I mentioned that my own shopping habits had changed drastically since I learned to use a popular online store here.

“We’ve all had to do that during COVID,” he said, adding that “some of the regular brick-and-mortar retailers have started to slide now” because they were having a hard time competing with “armchair shopping.”

I mentioned how much more convenient I found online shopping, regardless of the pandemic, and he agreed that it saved time and energy.

“I’m happy also to get it brought to the car or brought to the home because it’s a lot easier.” 

I said I still wondered whether consumers really could affect supply chain practices in positive ways — for example, sourcing decisions in the garment or semiconductor industries.

“Well, there’s always a limit,” he said. “I think one of the new concerns now, of course, is both the use of energy for home delivery of everything. The danger of using drones for delivery. The possible issue of self-driving trucks and so on, which are starting to appear in American roadways now. And particularly the evolution of packaging — when you think of all the packaging that’s wasted, it’s absolutely amazing.” 

He talked about all the waste in each Amazon box. “And so that’s an ethical concern,” he said.

He said he was concerned about the use of energy and resources to bring products directly to customers. “And then some of the ethical issues branch into marketing. I mean, do we need so many varieties of products?” 

There are so many brands on the market that it’s “consumer choice gone wild,” he said, “when you now find 47 different kinds of toothpaste in the store and so on. You think, well, do we really need that?”

On changing economies

Changing trends are affecting older adults and people with disabilities, both in good ways and bad, he said. Telemedicine came up as an example. “Gives them more choices, keeps people from being dragged out to doctor’s appointments, which is so difficult for the infirm. And so yes, I’ve gotten used to those as well. And so, good news and bad news, I mean, in terms of the supply chain or distribution issue.”

We talked about a few of the business ideas I’d considered pursuing since I took his marketing courses. (At the time I wasn’t legally eligible to start a business.) Small online shops and affiliate marketing businesses can be successful, he said, mentioning one of his former Sejong students who’d enjoyed great success as a beauty blogger. She tested all the products she recommended and believed in them, he said.

We talked about how the economy was changing, both in Korea and the US, and how those changes might affect people in the future.

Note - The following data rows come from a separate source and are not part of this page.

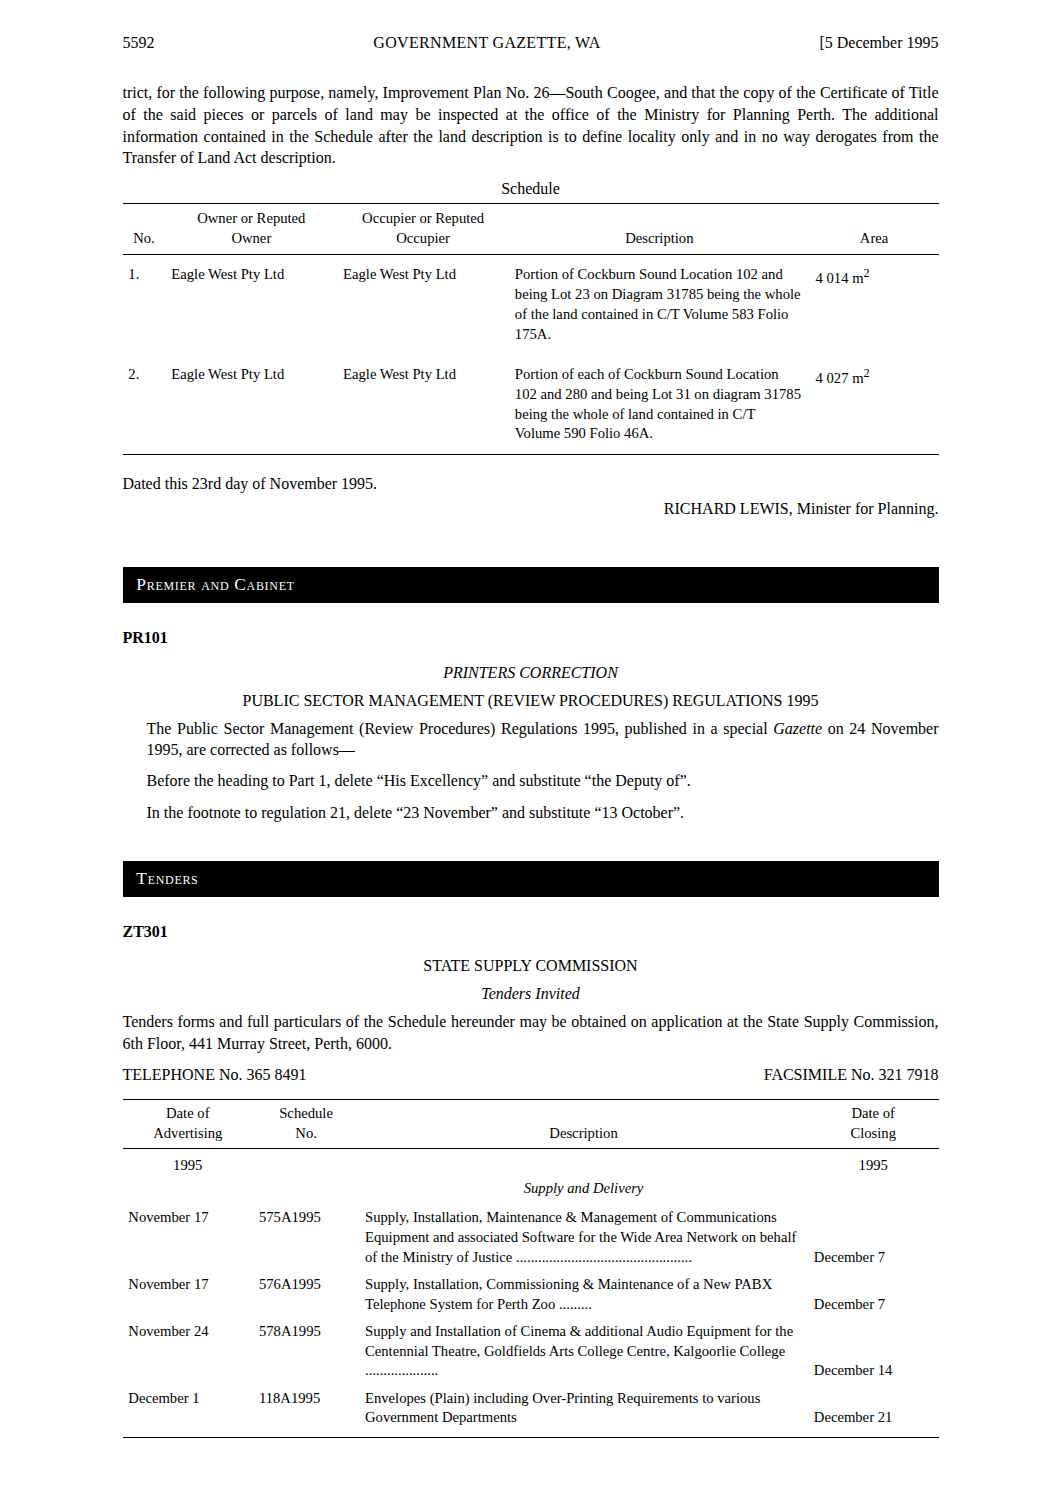5592 GOVERNMENT GAZETTE, WA [5 December 1995
trict, for the following purpose, namely, Improvement Plan No. 26—South Coogee, and that the copy of the Certificate of Title of the said pieces or parcels of land may be inspected at the office of the Ministry for Planning Perth. The additional information contained in the Schedule after the land description is to define locality only and in no way derogates from the Transfer of Land Act description.
Schedule
| No. | Owner or Reputed Owner | Occupier or Reputed Occupier | Description | Area |
| --- | --- | --- | --- | --- |
| 1. | Eagle West Pty Ltd | Eagle West Pty Ltd | Portion of Cockburn Sound Location 102 and being Lot 23 on Diagram 31785 being the whole of the land contained in C/T Volume 583 Folio 175A. | 4 014 m 2 |
| 2. | Eagle West Pty Ltd | Eagle West Pty Ltd | Portion of each of Cockburn Sound Location 102 and 280 and being Lot 31 on diagram 31785 being the whole of land contained in C/T Volume 590 Folio 46A. | 4 027 m 2 |
Dated this 23rd day of November 1995.
RICHARD LEWIS, Minister for Planning.
Premier and Cabinet
PR101
PRINTERS CORRECTION
PUBLIC SECTOR MANAGEMENT (REVIEW PROCEDURES) REGULATIONS 1995
The Public Sector Management (Review Procedures) Regulations 1995, published in a special Gazette on 24 November 1995, are corrected as follows—
Before the heading to Part 1, delete “His Excellency” and substitute “the Deputy of”.
In the footnote to regulation 21, delete “23 November” and substitute “13 October”.
Tenders
ZT301
STATE SUPPLY COMMISSION
Tenders Invited
Tenders forms and full particulars of the Schedule hereunder may be obtained on application at the State Supply Commission, 6th Floor, 441 Murray Street, Perth, 6000.
TELEPHONE No. 365 8491 FACSIMILE No. 321 7918
| Date of Advertising | Schedule No. | Description | Date of Closing |
| --- | --- | --- | --- |
| 1995 | | | 1995 |
| | | Supply and Delivery | |
| November 17 | 575A1995 | Supply, Installation, Maintenance & Management of Communications Equipment and associated Software for the Wide Area Network on behalf of the Ministry of Justice ................................................ | December 7 |
| November 17 | 576A1995 | Supply, Installation, Commissioning & Maintenance of a New PABX Telephone System for Perth Zoo ......... | December 7 |
| November 24 | 578A1995 | Supply and Installation of Cinema & additional Audio Equipment for the Centennial Theatre, Goldfields Arts College Centre, Kalgoorlie College .................... | December 14 |
| December 1 | 118A1995 | Envelopes (Plain) including Over-Printing Requirements to various Government Departments | December 21 |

Professor Wallin said he was glad that entrepreneurship was taking root in Korea, along with a greater emphasis on creativity and critical thinking.

Oddly enough, he said he remembered me as a good student and “how in class you searched for a perfect chocolate bar.” What I remember, to be honest, is my awkward and less-than-consistent attempts to support ethical sourcing in the chocolate industry. 

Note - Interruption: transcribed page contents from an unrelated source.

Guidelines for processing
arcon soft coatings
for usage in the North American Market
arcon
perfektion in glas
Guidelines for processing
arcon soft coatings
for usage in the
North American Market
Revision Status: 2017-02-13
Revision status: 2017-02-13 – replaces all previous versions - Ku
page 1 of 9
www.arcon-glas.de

But that’s Professor Wallin — always seeing the good in people, always there with a word of encouragement, looking to guide his former students in the right direction and help if he can.


As of October 2021, class was back in session at Syracuse, but some classes and activities were still virtual. “This last wave has brought back a lot of restrictions, just when we thought they were ending,” Professor Wallin wrote in an email.